É habitual dividir a produção filosófica de Heidegger em duas partes, uma até ao final da década de 1920, outra a partir daí. Por vezes considera-se também uma terceira anterior à produção de O Conceito de Tempo (conferência proferida em 1924, mas publicada apenas em 1983, em francês). Assim é comum falar-se do primeiro ou do segundo Heidegger, conforme se faz referência às suas produções anteriores ou posteriores ao seu livro Da essência da Verdade, escrito em 1930, embora a publicação seja de 1943. Gianni Vattimo fala de três momentos da filosofia de Heidegger.
A divisão da filosofia de Heidegger em momentos não é pacífica. Há quem recuse a divisão, defendendo a continuidade do seu pensamento.
O ponto de partida do pensamento de Heidegger, principal representante alemão da filosofia existencial, é o problema do sentido do ser. Heidegger aborda a questão tomando como exemplo o ser humano, que se caracteriza precisamente por se interrogar a esse respeito. O homem está especialmente mediado por seu passado: o ser do homem é um "ser que caminha para a morte" e sua relação com o mundo concretiza-se a partir dos conceitos de preocupação, angústia, conhecimento e complexo de culpa. O homem deve tentar "saltar", fugindo de sua condição cotidiana para atingir seu verdadeiro "eu".

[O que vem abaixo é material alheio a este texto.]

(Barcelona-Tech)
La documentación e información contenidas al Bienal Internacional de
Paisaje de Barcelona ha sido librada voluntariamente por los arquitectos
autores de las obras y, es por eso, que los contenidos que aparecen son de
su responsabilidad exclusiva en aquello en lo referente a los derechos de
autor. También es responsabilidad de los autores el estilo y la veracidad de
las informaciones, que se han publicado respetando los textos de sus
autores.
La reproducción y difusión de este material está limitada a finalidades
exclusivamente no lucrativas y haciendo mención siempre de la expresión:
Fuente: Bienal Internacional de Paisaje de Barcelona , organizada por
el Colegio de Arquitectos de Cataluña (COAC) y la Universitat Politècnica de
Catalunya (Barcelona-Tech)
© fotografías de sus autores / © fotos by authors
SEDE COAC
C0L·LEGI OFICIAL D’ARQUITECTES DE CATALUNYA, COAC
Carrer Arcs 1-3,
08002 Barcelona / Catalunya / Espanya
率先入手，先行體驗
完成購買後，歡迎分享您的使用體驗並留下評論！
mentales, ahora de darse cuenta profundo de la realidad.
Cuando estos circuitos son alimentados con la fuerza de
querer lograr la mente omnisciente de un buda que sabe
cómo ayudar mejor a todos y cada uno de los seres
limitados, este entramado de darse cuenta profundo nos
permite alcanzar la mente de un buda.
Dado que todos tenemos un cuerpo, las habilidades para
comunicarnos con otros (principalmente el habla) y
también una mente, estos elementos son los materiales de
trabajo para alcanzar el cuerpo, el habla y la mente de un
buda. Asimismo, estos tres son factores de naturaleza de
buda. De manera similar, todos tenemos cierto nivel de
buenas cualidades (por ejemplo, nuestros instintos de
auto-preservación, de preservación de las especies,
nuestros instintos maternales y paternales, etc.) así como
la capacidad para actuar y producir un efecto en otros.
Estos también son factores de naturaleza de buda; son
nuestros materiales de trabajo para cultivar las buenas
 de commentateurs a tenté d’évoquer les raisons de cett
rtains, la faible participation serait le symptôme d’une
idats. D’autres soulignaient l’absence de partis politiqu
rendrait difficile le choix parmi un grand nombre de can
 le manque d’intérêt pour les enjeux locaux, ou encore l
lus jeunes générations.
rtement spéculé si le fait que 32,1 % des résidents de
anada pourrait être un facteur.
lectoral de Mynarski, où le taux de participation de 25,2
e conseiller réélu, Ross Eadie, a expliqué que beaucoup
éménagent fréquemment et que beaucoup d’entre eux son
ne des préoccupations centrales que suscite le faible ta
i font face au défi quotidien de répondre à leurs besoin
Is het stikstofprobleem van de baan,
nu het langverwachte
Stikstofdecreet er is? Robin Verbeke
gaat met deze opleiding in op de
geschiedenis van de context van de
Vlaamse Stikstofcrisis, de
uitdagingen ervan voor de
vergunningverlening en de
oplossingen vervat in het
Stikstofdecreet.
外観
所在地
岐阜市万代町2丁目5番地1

As bases de sua filosofia existencial foram expostas em 1928, na obra inacabada Ser e Tempo, 1927, publicada em Marburgo, que o tornou célebre fora dos meios universitários. Oriundo de uma família humilde, Heidegger pôde completar sua formação primária graças a uma bolsa eclesiástica, que lhe permitiu também iniciar estudos de teologia e de filosofia. Profundamente influenciado pelo estudioso de fenomenologia Edmund Husserl, de quem foi assistente após a Primeira Guerra Mundial (até 1923), começou então seus estudos no seio da corrente existencialista.